Il crollo economico e l’instabilità politica turbano particolarmente questi paesi. L’aggravarsi della crisi economica comporterebbe non solo effetti negativi per via dei mancati introiti dell’interscambio commerciale con l’Afghanistan; ma soprattutto un ulteriore flusso di profughi che giocoforza si riverserebbe sulle già provate economie di Pakistan, Iran e Tajikistan. Stime parlano di costi rispettivamente di 500, 300 e 100 milioni di dollari nel caso di un flusso di un milione di profughi verso questi paesi. La Russia vuole evitare i problemi, non solo economici, ma anche politici che questa situazione comporterebbe nelle ex-repubbliche sovietiche del Centro Asia: Putin ha infatti dichiarato come egli tema infiltrazioni terroristiche in quell’area, che Mosca considera come zona di competenza propria. Inoltre, un governo talebano spiccatamente esclusivo a livello etnico e che marginalizzasse altre forze politiche potrebbe fomentare una recrudescenza del conflitto civile.

Le strategie di Pechino

Prospettiva, questa, che oltre che alla Russia nuocerebbe e non poco anche ai disegni regionali di Pechino, strettamente legati al Pakistan. Da sempre Islamabad gioca con il fuoco per quanto riguarda l’approccio con il vicino: come è noto, il Pakistan offre riparo, appoggio e finanziamento al movimento talebano, molto forte anche al di là della linea Durand che separa i due paesi. È questa una scelta di natura prettamente geopolitica: una profondità strategica e difensiva garantita da un regime amico a Kabul rimane un imperativo per i decisori di Islamabad, sempre preoccupati dello storico rivale indiano. Ma ecco che tale tattica diventa un patto faustiano: quanto sono affidabili effettivamente i Talebani per non divenire invece un problema per il Pakistan, problema in termini di profughi, appunto, ma anche di instabilità politica e dunque sicurezza?

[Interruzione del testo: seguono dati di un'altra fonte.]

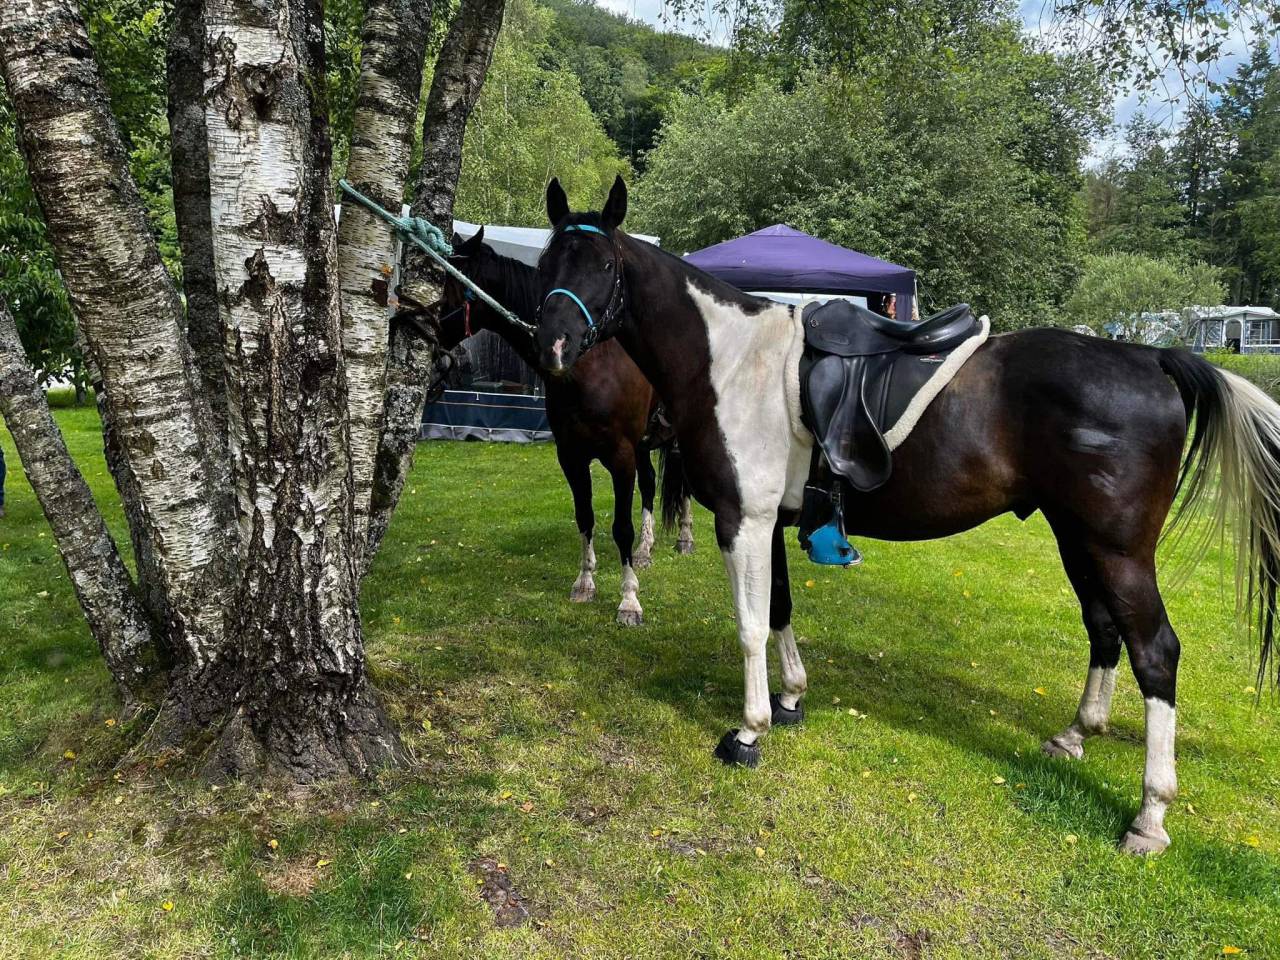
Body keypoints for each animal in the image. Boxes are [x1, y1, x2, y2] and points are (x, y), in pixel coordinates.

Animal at [407, 227, 695, 625]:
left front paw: (629, 600)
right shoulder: (572, 456)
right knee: (652, 485)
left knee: (683, 486)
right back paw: (646, 549)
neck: (588, 366)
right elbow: (585, 517)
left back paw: (684, 538)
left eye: (441, 286)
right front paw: (585, 583)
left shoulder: (620, 456)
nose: (404, 322)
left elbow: (621, 527)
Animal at [530, 174, 1280, 855]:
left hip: (1117, 551)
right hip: (1078, 540)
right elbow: (778, 612)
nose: (553, 348)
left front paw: (748, 730)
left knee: (1155, 651)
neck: (733, 363)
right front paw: (792, 698)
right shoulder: (772, 521)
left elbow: (747, 626)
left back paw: (1149, 815)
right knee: (1104, 629)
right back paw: (1074, 736)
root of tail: (1152, 357)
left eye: (603, 266)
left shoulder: (742, 520)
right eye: (545, 265)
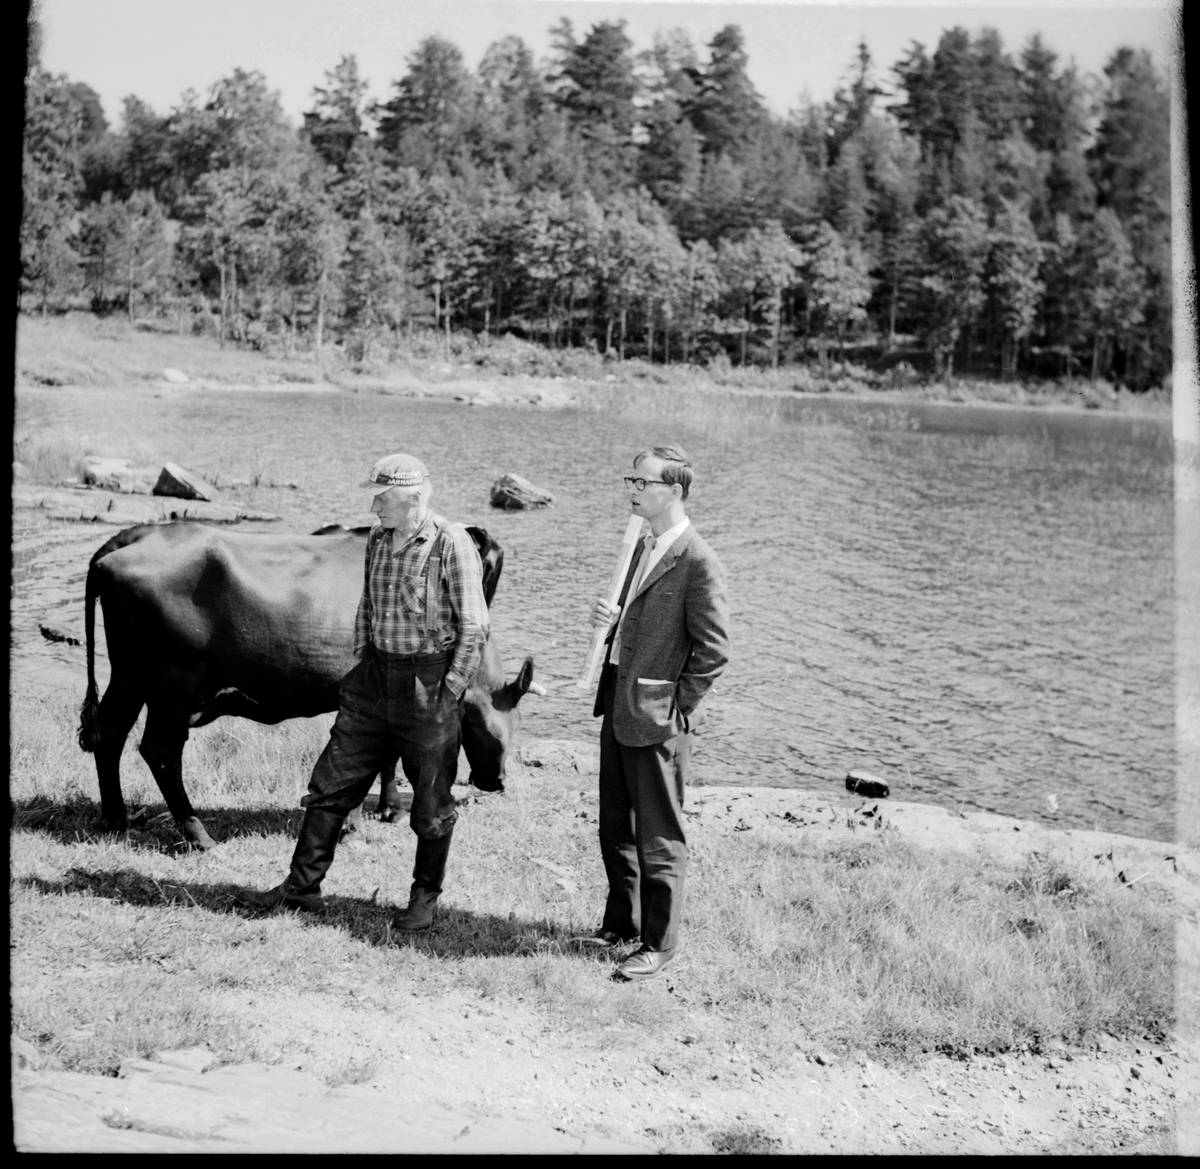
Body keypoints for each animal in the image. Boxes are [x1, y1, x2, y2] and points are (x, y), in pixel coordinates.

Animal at [78, 522, 537, 851]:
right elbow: (371, 760)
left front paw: (382, 809)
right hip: (173, 685)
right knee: (160, 751)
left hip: (129, 676)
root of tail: (134, 535)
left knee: (110, 735)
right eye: (506, 728)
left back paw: (117, 819)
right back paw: (198, 836)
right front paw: (355, 823)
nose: (497, 782)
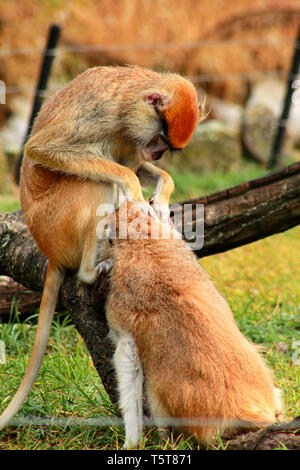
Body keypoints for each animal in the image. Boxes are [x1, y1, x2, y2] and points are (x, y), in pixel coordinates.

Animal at [0, 64, 203, 428]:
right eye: (162, 139)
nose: (157, 153)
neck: (130, 101)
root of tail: (47, 250)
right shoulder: (102, 113)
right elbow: (42, 148)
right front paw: (134, 189)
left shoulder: (130, 138)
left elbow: (138, 165)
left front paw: (161, 196)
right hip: (57, 224)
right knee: (95, 185)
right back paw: (91, 271)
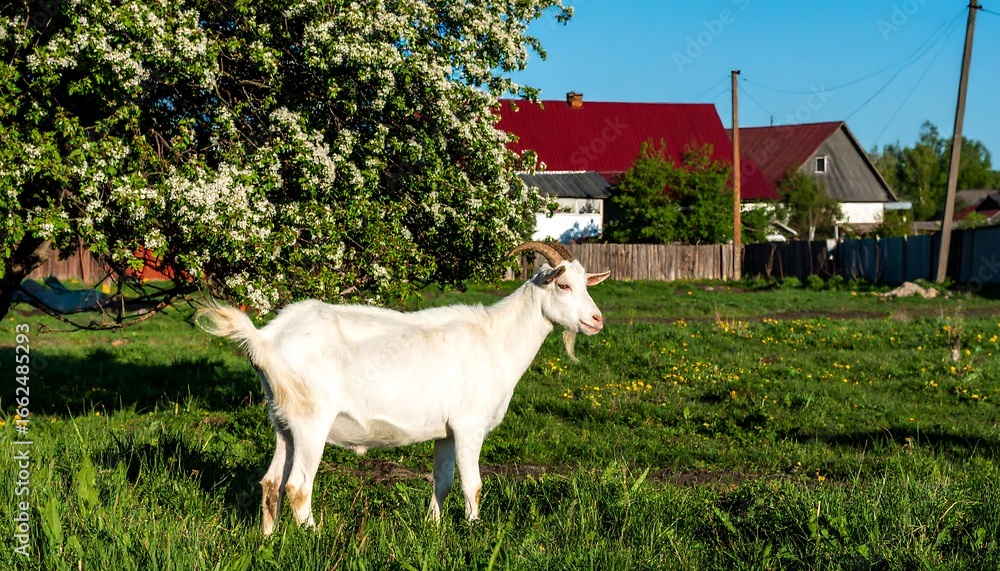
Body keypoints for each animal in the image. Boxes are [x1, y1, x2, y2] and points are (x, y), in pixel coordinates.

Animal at [197, 242, 610, 534]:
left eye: (584, 284)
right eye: (562, 284)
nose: (596, 319)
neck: (496, 339)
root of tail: (265, 340)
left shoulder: (446, 432)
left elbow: (443, 482)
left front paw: (433, 528)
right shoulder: (469, 426)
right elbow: (473, 485)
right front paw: (474, 533)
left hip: (283, 420)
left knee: (271, 483)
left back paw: (268, 540)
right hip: (311, 421)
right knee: (298, 486)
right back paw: (315, 536)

Stabilità e sicurezza, invece, sono le parole d’ordine di Pechino nell’ambito del progetto del C-PEC ("China-Pakistan Economic Corridor"), braccio fondamentale della cosiddetta "Nuova Via della Seta" (o "One Belt One Road Initiative"). Il corridoio comporta la costruzione di una serie di infrastrutture (soprattutto nel campo dei trasporti, come strade e ferrovie, ma poi anche stazioni di rifornimenti, industrie per la trasformazione e impianti energetici) che dall’estremo occidente cinese, la provincia dello Xinjiang, attraversa la zona montuosa pakistana del Baltistan e scende poi, nella sua direttiva principale, in parallelo al confine afghano-pakistano per sfociare poi nel porto di Gwadar, sull’Oceano Indiano.

In questo senso Pechino, temendo sin d’ora complicazioni per quest’area geografica (teatro inoltre da decenni di un violento movimento insurrezionale che mira all’indipendenza del Belucistan, la grande regione tra Pakistan, Iran e Afghanistan), ha infatti investito recentemente nell’ammodernamento del grande porto pakistano di Karachi. Questo, posto molto più a oriente, sarebbe al riparo da possibili problemi che andrebbero a complicare un progetto già di suo molto complesso.

Gli ostaggi e l'attesa

Tutte queste questioni, come si vede intimamente connesse tra loro, sono sul tavolo di qualsiasi negoziato o trattativa con il governo di Kabul. Il riconoscimento diplomatico allevierebbe con tutta probabilità, per quanto si è detto, la crisi economica ed una probabile catastrofe umanitaria. Allo stesso tempo, tale riconoscimento non verrà concesso in mancanza di specifiche garanzie. A prescindere dalla buona fede o meno dei Talebani nel fornirle, rimane da chiedersi se a livello tattico il ritardare (dato che di questo si tratta) una vera apertura diplomatica verso Kabul non comporti più costi che benefici per le potenze interessate.

Resta indiscusso, tuttavia, il fatto che la popolazione afghana è al momento ostaggio sia del regime sia dei suoi interlocutori stranieri.

In questo quadro, le promesse di aiuti umanitari alla popolazione civile sono una mossa che accomuna la conferenza di Mosca al G-20 promosso da Mario Draghi. Una mossa, in fondo, per prendere tempo, in attesa di capire cosa ne sia effettivamente dell’Afghanistan dopo il ritiro americano.